Affordability of low-cost homes remains a pressing issue, said lawyer Chris Tan Chur Pim of Chur Associates in a report by Bernama. In fact, the problem persists despite the many measures implemented by the previous administration.
“The mixed product that was offered in the market was just not sufficient and the affordable range offered by private developers was not a good match.
“We think the homes were build more for the upper B40 group or the lower M40 group because most of the B40 have no access to financing as conventional bank terms were not modelled to meet their requirement.”
B40 stands for the bottom 40 percent of income earners, while M40 means the middle 40 percent of income earners.

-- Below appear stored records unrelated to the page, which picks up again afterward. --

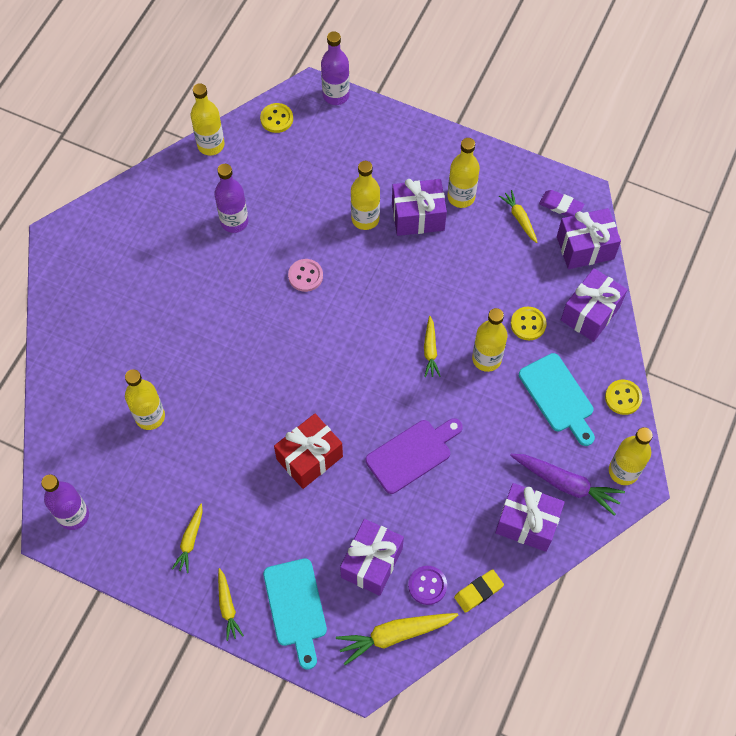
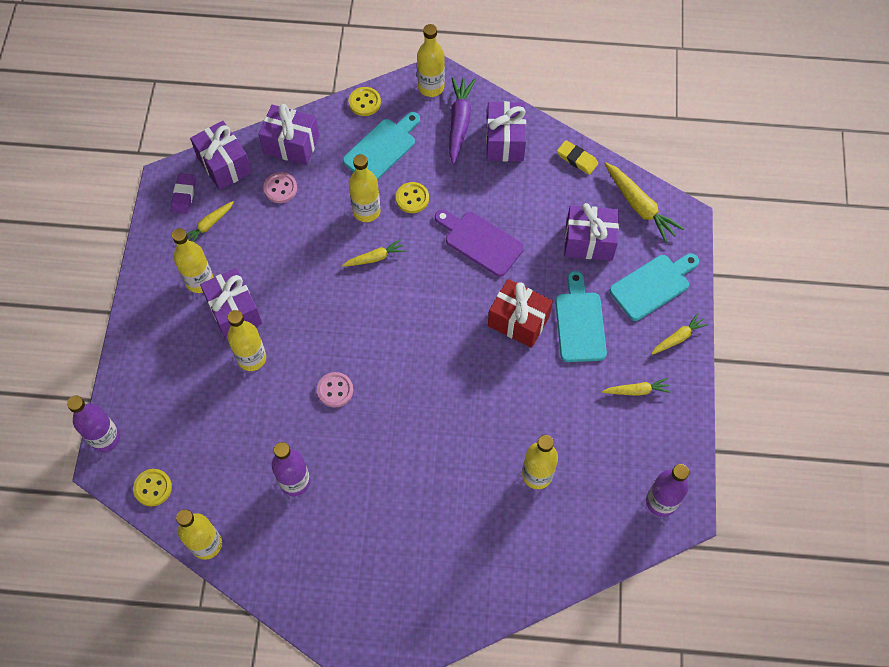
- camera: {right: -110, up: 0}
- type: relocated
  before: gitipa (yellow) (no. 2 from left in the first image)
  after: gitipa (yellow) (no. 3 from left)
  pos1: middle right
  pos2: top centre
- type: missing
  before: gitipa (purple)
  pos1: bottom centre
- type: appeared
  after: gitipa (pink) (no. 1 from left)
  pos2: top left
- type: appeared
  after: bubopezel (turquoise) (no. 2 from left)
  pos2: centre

“However, since the Pakatan Harapan government (PH) took over, we think the government has been very open in finding alternatives in helping people own their first house and developers too are being assisted in reducing the overhang of properties,” noted Tan.
He said that the federal authorities are trying to introduce housing initiatives similar to those implemented by the state governments of Penang and Selangor. For instance, Selangor launched “Rumah Selangorku” housing scheme, which provides several funding options.
This are among the initiatives that prompted Putrajaya to be more open when it comes to the provision of funding alternatives, and among its fruits is the “FundMyHome” initiative unveiled in the 2019 Budget.
Under this initiative, home buyers only need to pay 20 percent of the down payment for a house, while the remainder will be borne by individual or institutional investors.
“This new loan model is an investment that offers an alternative to house ownership and personally we think it is a good start. However, the details of FundMyHome will only be finalised in the first quarter of 2019,” he explained.
In its 2019 Budget, the federal government also unveiled a number of measures to help the real estate industry. These include a RM25 million funding to Cagamas to provide housing loan guarantee to first-time buyers earning up to RM5,000 per month.
“Coupled with the stamp duty exemption on transfer instruments for the purchase of first houses priced between RM300,001 and RM1 million, it is indeed a step in the right direction towards encouraging people to own properties, which is an effective wealth-creating instrument,” said REHDA President Datuk Soam Heng Choon.
He is also upbeat that the government’s other measures will increase home ownership across the country. These include the stamp duty exemption for home purchases valued up to RM500,000, and funding to assist first-time buyers with monthly household wage of under RM2,300 to buy a residence priced up to RM150,000.
Moreover, he praised other measures that will continue to help groups that need housing. These include the RM1.5 billion allocation for the Syarikat Perumahan Nasional Bhd (SPNB), People’s Housing Programme, Perbadanan PR1MA Malaysia (PR1MA) and Malaysia Civil Servants Housing Programme (PPA1M).
The authorities also exempted construction materials and services from the Sales and Services Tax (SST), on top of agreeing that utility companies should construct their own amenities in a bid to bring down compliance costs for developers. This in turn could slash residential prices.
Meanwhile, Housing Minister Zuraida Kamaruddin launched three new categories of low-cost homes, namely, those priced up to RM150,000, those costing between RM150,000 to RM300,000, and those ranging from RM300,000 to RM500,000.
Furthermore, Zuraida said that all residential developments under five entities will be consolidated under one authority. These five entities comprise SPNB, PPA1M, PR1MA, UDA Holdings and the Hardcore Poor Housing Programme (PPRT).